Task brief:
Repeat each entry word for word. Leave any images out of the copy.

Input:
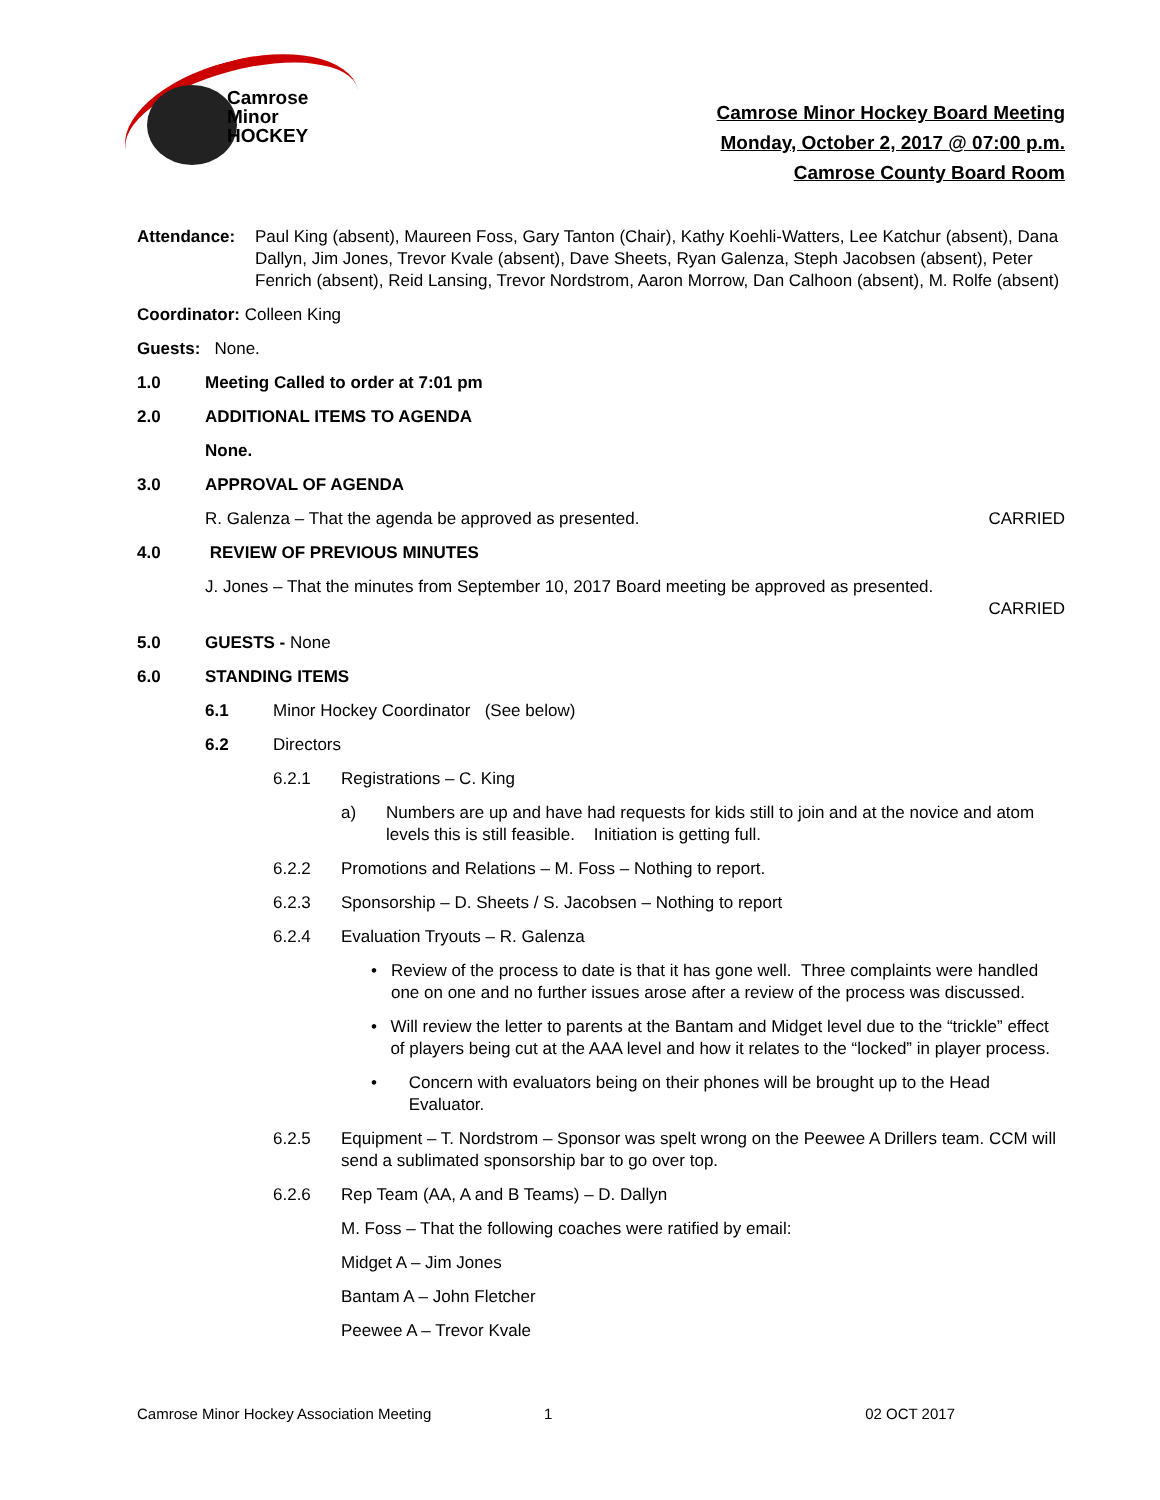Camrose
Minor
HOCKEY
Camrose Minor Hockey Board Meeting
Monday, October 2, 2017 @ 07:00 p.m.
Camrose County Board Room
Attendance: Paul King (absent), Maureen Foss, Gary Tanton (Chair), Kathy Koehli-Watters, Lee Katchur (absent), Dana Dallyn, Jim Jones, Trevor Kvale (absent), Dave Sheets, Ryan Galenza, Steph Jacobsen (absent), Peter Fenrich (absent), Reid Lansing, Trevor Nordstrom, Aaron Morrow, Dan Calhoon (absent), M. Rolfe (absent)
Coordinator: Colleen King
Guests: None.
1.0 Meeting Called to order at 7:01 pm
2.0 ADDITIONAL ITEMS TO AGENDA
None.
3.0 APPROVAL OF AGENDA
R. Galenza – That the agenda be approved as presented. CARRIED
4.0 REVIEW OF PREVIOUS MINUTES
J. Jones – That the minutes from September 10, 2017 Board meeting be approved as presented.
CARRIED
5.0 GUESTS - None
6.0 STANDING ITEMS
6.1 Minor Hockey Coordinator (See below)
6.2 Directors
6.2.1 Registrations – C. King
a) Numbers are up and have had requests for kids still to join and at the novice and atom levels this is still feasible. Initiation is getting full.
6.2.2 Promotions and Relations – M. Foss – Nothing to report.
6.2.3 Sponsorship – D. Sheets / S. Jacobsen – Nothing to report
6.2.4 Evaluation Tryouts – R. Galenza
• Review of the process to date is that it has gone well. Three complaints were handled one on one and no further issues arose after a review of the process was discussed.
• Will review the letter to parents at the Bantam and Midget level due to the “trickle” effect of players being cut at the AAA level and how it relates to the “locked” in player process.
• Concern with evaluators being on their phones will be brought up to the Head Evaluator.
6.2.5 Equipment – T. Nordstrom – Sponsor was spelt wrong on the Peewee A Drillers team. CCM will send a sublimated sponsorship bar to go over top.
6.2.6 Rep Team (AA, A and B Teams) – D. Dallyn
M. Foss – That the following coaches were ratified by email:
Midget A – Jim Jones
Bantam A – John Fletcher
Peewee A – Trevor Kvale
Camrose Minor Hockey Association Meeting 1 02 OCT 2017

Answer to the exercise:
Camrose
Minor
HOCKEY
Camrose Minor Hockey Board Meeting
Monday, October 2, 2017 @ 07:00 p.m.
Camrose County Board Room
Attendance: Paul King (absent), Maureen Foss, Gary Tanton (Chair), Kathy Koehli-Watters, Lee Katchur (absent), Dana Dallyn, Jim Jones, Trevor Kvale (absent), Dave Sheets, Ryan Galenza, Steph Jacobsen (absent), Peter Fenrich (absent), Reid Lansing, Trevor Nordstrom, Aaron Morrow, Dan Calhoon (absent), M. Rolfe (absent)
Coordinator: Colleen King
Guests: None.
1.0 Meeting Called to order at 7:01 pm
2.0 ADDITIONAL ITEMS TO AGENDA
None.
3.0 APPROVAL OF AGENDA
R. Galenza – That the agenda be approved as presented. CARRIED
4.0 REVIEW OF PREVIOUS MINUTES
J. Jones – That the minutes from September 10, 2017 Board meeting be approved as presented.
CARRIED
5.0 GUESTS - None
6.0 STANDING ITEMS
6.1 Minor Hockey Coordinator (See below)
6.2 Directors
6.2.1 Registrations – C. King
a) Numbers are up and have had requests for kids still to join and at the novice and atom levels this is still feasible. Initiation is getting full.
6.2.2 Promotions and Relations – M. Foss – Nothing to report.
6.2.3 Sponsorship – D. Sheets / S. Jacobsen – Nothing to report
6.2.4 Evaluation Tryouts – R. Galenza
• Review of the process to date is that it has gone well. Three complaints were handled one on one and no further issues arose after a review of the process was discussed.
• Will review the letter to parents at the Bantam and Midget level due to the “trickle” effect of players being cut at the AAA level and how it relates to the “locked” in player process.
• Concern with evaluators being on their phones will be brought up to the Head Evaluator.
6.2.5 Equipment – T. Nordstrom – Sponsor was spelt wrong on the Peewee A Drillers team. CCM will send a sublimated sponsorship bar to go over top.
6.2.6 Rep Team (AA, A and B Teams) – D. Dallyn
M. Foss – That the following coaches were ratified by email:
Midget A – Jim Jones
Bantam A – John Fletcher
Peewee A – Trevor Kvale
Camrose Minor Hockey Association Meeting 1 02 OCT 2017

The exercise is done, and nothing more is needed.